1) (2√5 - √28)(-√28 + 4√5):
To simplify this expression, we can use the distributive property, just like with regular algebra. We multiply the terms inside the first parentheses by both terms inside the second parentheses, and then combine like terms.

First, let's simplify the radicals within the parentheses:
√28 can be simplified as 2√7 since 28 can be factored as 2 * 2 * 7.

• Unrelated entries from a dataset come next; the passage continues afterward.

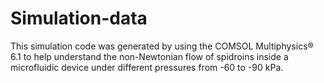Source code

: # Simulation-data
This simulation code was generated by using the COMSOL Multiphysics® 6.1 to help understand the non-Newtonian flow of spidroins inside a microfluidic device under different pressures from -60 to -90 kPa.

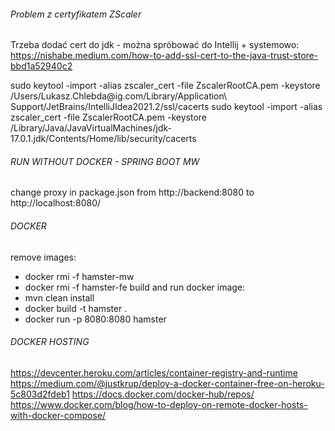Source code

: ###### Problem z certyfikatem ZScaler
Trzeba dodać cert do jdk - można spróbować do Intellij + systemowo:
https://nishabe.medium.com/how-to-add-ssl-cert-to-the-java-trust-store-bbd1a52940c2

sudo keytool -import -alias zscaler_cert -file ZscalerRootCA.pem -keystore /Users/Lukasz.Chlebda\@ig.com/Library/Application\ Support/JetBrains/IntelliJIdea2021.2/ssl/cacerts
sudo keytool -import -alias zscaler_cert -file ZscalerRootCA.pem -keystore /Library/Java/JavaVirtualMachines/jdk-17.0.1.jdk/Contents/Home/lib/security/cacerts

###### RUN WITHOUT DOCKER - SPRING BOOT MW
change proxy in package.json from http://backend:8080 to http://localhost:8080/ 

###### DOCKER
remove images: 
 - docker rmi -f hamster-mw
 - docker rmi -f hamster-fe
build and run docker image:
 - mvn clean install
 - docker build -t hamster .
 - docker run -p 8080:8080 hamster

###### DOCKER HOSTING
https://devcenter.heroku.com/articles/container-registry-and-runtime
https://medium.com/@justkrup/deploy-a-docker-container-free-on-heroku-5c803d2fdeb1
https://docs.docker.com/docker-hub/repos/
https://www.docker.com/blog/how-to-deploy-on-remote-docker-hosts-with-docker-compose/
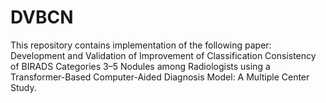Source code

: # DVBCN
This repository contains implementation of the following paper: Development and Validation of Improvement of Classification Consistency of BIRADS Categories 3–5 Nodules among Radiologists using a Transformer-Based Computer-Aided Diagnosis Model: A Multiple Center Study.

Now, we can rewrite the expression:
(2√5 - 2√7)(-2√7 + 4√5)

Next, we'll use the distributive property to multiply the terms within the parentheses:
= (2√5 * -2√7) + (2√5 * 4√5) + (-2√7 * -2√7) + (-2√7 * 4√5)

Simplifying each term:
= -4√35 + 8√25 + 4√49 - 8√35

Simplifying further:
= 8√25 - 4√35 - 8√35 + 4√49

= 8(5) - 4√35 - 8√35 + 4(7)

= 40 - 4√35 - 8√35 + 28

= 68 - 12√35

So, the simplified expression is 68 - 12√35.

2) (√3 + 2√5)^2:
To simplify this expression, we'll use the exponent property: (a + b)^2 = a^2 + 2ab + b^2.

Applying the formula:
(√3 + 2√5)^2 = (√3)^2 + 2(√3)(2√5) + (2√5)^2

Simplifying each term:
= 3 + 2(2)(√3)(√5) + 4(5)

= 3 + 4√15 + 20

= 23 + 4√15

So, the simplified expression is 23 + 4√15.

3) (3√7 - 6√2)(7√7 + √2):
Again, we'll use the distributive property to multiply the terms within the parentheses.

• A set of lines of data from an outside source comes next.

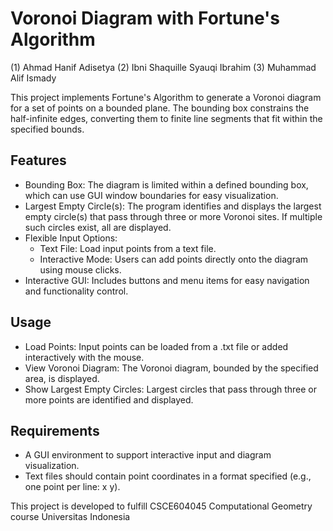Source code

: # Voronoi Diagram with Fortune's Algorithm
(1) Ahmad Hanif Adisetya
(2) Ibni Shaquille Syauqi Ibrahim
(3) Muhammad Alif Ismady 

This project implements Fortune's Algorithm to generate a Voronoi diagram for a set of points on a bounded plane. The bounding box constrains the half-infinite edges, converting them to finite line segments that fit within the specified bounds.

## Features
- Bounding Box: The diagram is limited within a defined bounding box, which can use GUI window boundaries for easy visualization.
- Largest Empty Circle(s): The program identifies and displays the largest empty circle(s) that pass through three or more Voronoi sites. If multiple such circles exist, all are displayed.
- Flexible Input Options:
  - Text File: Load input points from a text file.
  - Interactive Mode: Users can add points directly onto the diagram using mouse clicks.
- Interactive GUI: Includes buttons and menu items for easy navigation and functionality control.
## Usage
- Load Points: Input points can be loaded from a .txt file or added interactively with the mouse.
- View Voronoi Diagram: The Voronoi diagram, bounded by the specified area, is displayed.
- Show Largest Empty Circles: Largest circles that pass through three or more points are identified and displayed.
## Requirements
- A GUI environment to support interactive input and diagram visualization.
- Text files should contain point coordinates in a format specified (e.g., one point per line: x y).

This project is developed to fulfill CSCE604045 Computational Geometry course Universitas Indonesia
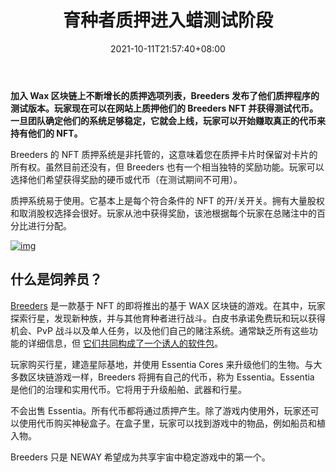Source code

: ﻿---
title: "育种者质押进入蜡测试阶段"
date: 2021-10-11T21:57:40+08:00
lastmod: 2021-10-11T16:45:40+08:00
draft: false
authors: ["Bethany"]
description: "加入 Wax 区块链上不断增长的质押选项列表，Breeders 发布了他们质押程序的测试版本。玩家现在可以在网站上质押他们的 Breeders NFT 并获得测试代币。一旦团队确定他们的系统足够稳定，它就会上线，玩家可以开始赚取真正的代币来持有他们的 NFT。"
featuredImage: "breeders-staking-enters-testing-phase-on-wax.png"
tags: ["Strategy Game","策略游戏","Play to Earn"]
categories: ["news"]
news: ["策略游戏"]
weight: 
lightgallery: true
pinned: false
recommend: false
recommend1: false
---

**加入 Wax 区块链上不断增长的质押选项列表，Breeders 发布了他们质押程序的测试版本。玩家现在可以在网站上质押他们的 Breeders NFT 并获得测试代币。一旦团队确定他们的系统足够稳定，它就会上线，玩家可以开始赚取真正的代币来持有他们的 NFT。**

Breeders 的 NFT 质押系统是非托管的，这意味着您在质押卡片时保留对卡片的所有权。虽然目前还没有，但 Breeders 也有一个相当独特的奖励功能。玩家可以选择他们希望获得奖励的硬币或代币（在测试期间不可用）。

质押系统易于使用。它基本上是每个符合条件的 NFT 的开/关开关。拥有大量股权和取消股权选择会很好。玩家从池中获得奖励，该池根据每个玩家在总赌注中的百分比进行分配。

[![img](http://www.playtoearn.online/wp-content/uploads/2021/01/splinterlands-ad-banner-1024x192.png)](https://splinterlands.com/?ref=disciple_289135)

## 什么是饲养员？

[Breeders](https://www.breeders.zone/) 是一款基于 NFT 的即将推出的基于 WAX 区块链的游戏。在其中，玩家探索行星，发现新种族，并与其他育种者进行战斗。白皮书承诺免费玩和玩以获得机会、PvP 战斗以及单人任务，以及他们自己的赌注系统。通常缺乏所有这些功能的详细信息，但 [它们共同构成了一个诱人的软件包](https://www.breeders.zone/wp-content/uploads/whitepaper_breeders_EN_V1.pdf)。

玩家购买行星，建造星际基地，并使用 Essentia Cores 来升级他们的生物。与大多数区块链游戏一样，Breeders 将拥有自己的代币，称为 Essentia。Essentia 是他们的治理和实用代币。它将用于升级船舶、武器和行星。

不会出售 Essentia。所有代币都将通过质押产生。除了游戏内使用外，玩家还可以使用代币购买神秘盒子。在盒子里，玩家可以找到游戏中的物品，例如船员和植入物。

Breeders 只是 NEWAY 希望成为共享宇宙中稳定游戏中的第一个。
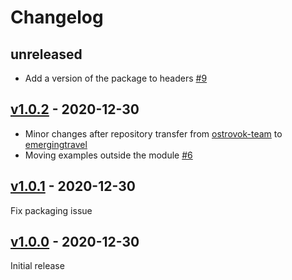 # Changelog

## unreleased
- Add a version of the package to headers [#9](https://github.com/EmergingTravel/papi-sdk-python/issues/9)

## [v1.0.2](https://github.com/emergingtravel/papi-sdk-python/releases/tag/v1.0.2) - 2020-12-30

- Minor changes after repository transfer from [ostrovok-team](https://github.com/ostrovok-team/) to [emergingtravel](https://github.com/emergingtravel)
- Moving examples outside the module [#6](https://github.com/emergingtravel/papi-sdk-python/pull/6)

## [v1.0.1](https://github.com/emergingtravel/papi-sdk-python/releases/tag/v1.0.1) - 2020-12-30

Fix packaging issue

## [v1.0.0](https://github.com/emergingtravel/papi-sdk-python/releases/tag/v1.0.0) - 2020-12-30

Initial release
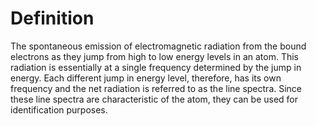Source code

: # Definition

The spontaneous emission of electromagnetic radiation from the bound
electrons as they jump from high to low energy levels in an atom. This
radiation is essentially at a single frequency determined by the jump in
energy. Each different jump in energy level, therefore, has its own
frequency and the net radiation is referred to as the line spectra.
Since these line spectra are characteristic of the atom, they can be
used for identification purposes.
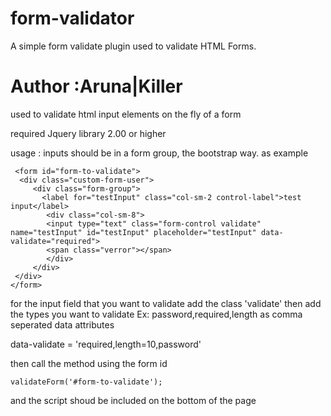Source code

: # form-validator
A simple form validate plugin used to validate HTML Forms.  

# Author :Aruna|Killer

 used to validate html input elements on the fly
 of a form

 required Jquery library 2.00 or higher

 usage :
  inputs should be in a form group, the bootstrap way. as example
     
     <form id="form-to-validate">
      <div class="custom-form-user">
         <div class="form-group">
           <label for="testInput" class="col-sm-2 control-label">test input</label>
            <div class="col-sm-8">
            <input type="text" class="form-control validate"  name="testInput" id="testInput" placeholder="testInput" data-   validate="required">
            <span class="verror"></span>
            </div>
         </div>
     </div>
    </form>

  for the input field that you want to validate add the class 'validate'
  then add the types you want to validate Ex: password,required,length as comma seperated data attributes

  data-validate = 'required,length=10,password'

  then call the method using the form id

    validateForm('#form-to-validate');

  and the script shoud be included on the bottom of the page




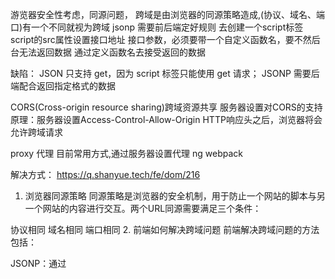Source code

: 游览器安全性考虑，同源问题，
跨域是由浏览器的同源策略造成,(协议、域名、端口)有一个不同就视为跨域
​
jsonp 需要前后端定好规则
去创建一个script标签
script的src属性设置接口地址
接口参数，必须要带一个自定义函数名，要不然后台无法返回数据
通过定义函数名去接受返回的数据

缺陷： JSON 只支持 get，因为 script 标签只能使用 get 请求； JSONP 需要后端配合返回指定格式的数据

CORS(Cross-origin resource sharing)跨域资源共享 服务器设置对CORS的支持原理：服务器设置Access-Control-Allow-Origin HTTP响应头之后，浏览器将会允许跨域请求

proxy 代理 目前常用方式,通过服务器设置代理
ng
webpack 


解决方式：
https://q.shanyue.tech/fe/dom/216



1. 浏览器同源策略
同源策略是浏览器的安全机制，用于防止一个网站的脚本与另一个网站的内容进行交互。两个URL同源需要满足三个条件：

协议相同
域名相同
端口相同
2. 前端如何解决跨域问题
前端解决跨域问题的方法包括：

JSONP：通过<script>标签进行跨域请求，只支持GET请求。
CORS：服务器端设置允许跨域请求的头信息（如Access-Control-Allow-Origin）。
代理服务器：通过服务器代理请求，避免跨域问题。
WebSocket：WebSocket协议不受同源策略限制。
3. 复杂请求，为什么有两次请求
复杂请求指的是跨域时的非简单请求（如使用了非标准的HTTP方法或自定义头）。浏览器会先发送一个预检请求（OPTIONS）来检查服务器是否允许实际请求。预检请求通过后，浏览器再发送实际请求。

Simplifying the radicals within the parentheses:
√2 cannot be simplified any further.

Rewriting the expression:
(3√7 - 6√2)(7√7 + √2)

Multiplying the terms within the parentheses:
= (3√7 * 7√7) + (3√7 * √2) + (-6√2 * 7√7) + (-6√2 * √2)

Simplifying each term:
= 21√49 + 3√14 - 42√14 - 6(2)

= 21(7) + 3√14 - 42√14 - 12

= 147 - 39√14

So, the simplified expression is 147 - 39√14.

4) (4x√y + 2)(4x√y - √2):
Again, we'll use the distributive property to multiply the terms within the parentheses.

Simplifying the radicals within the parentheses:
√2 cannot be simplified any further.

Rewriting the expression:
(4x√y + 2)(4x√y - √2)

Multiplying the terms within the parentheses:
= (4x√y * 4x√y) + (4x√y * -√2) + (2 * 4x√y) + (2 * -√2)

Simplifying each term:
= 16x^2y - 4x√2 + 8x√y - 2√2

Combining like terms:
= 16x^2y + 8x√y - 4x√2 - 2√2

So, the simplified expression is 16x^2y + 8x√y - 4x√2 - 2√2.

5) (6√2 - 5√5)(3√2 + 2√5):
Using the distributive property again to multiply the terms within the parentheses.

Simplifying the radicals within the parentheses:
√2 and √5 cannot be simplified any further.

Rewriting the expression:
(6√2 - 5√5)(3√2 + 2√5)

Multiplying the terms within the parentheses:
= (6√2 * 3√2) + (6√2 * 2√5) + (-5√5 * 3√2) + (-5√5 * 2√5)

Simplifying each term:
= 18√4 + 12√10 - 15√10 - 10√25

Simplifying further:
= 18(2) + 12√10 - 15√10 - 10(5)

= 36 + 12√10 - 15√10 - 50

= -14 - 3√10

So, the simplified expression is -14 - 3√10.

I hope this step-by-step explanation helps you understand how to solve these types of problems!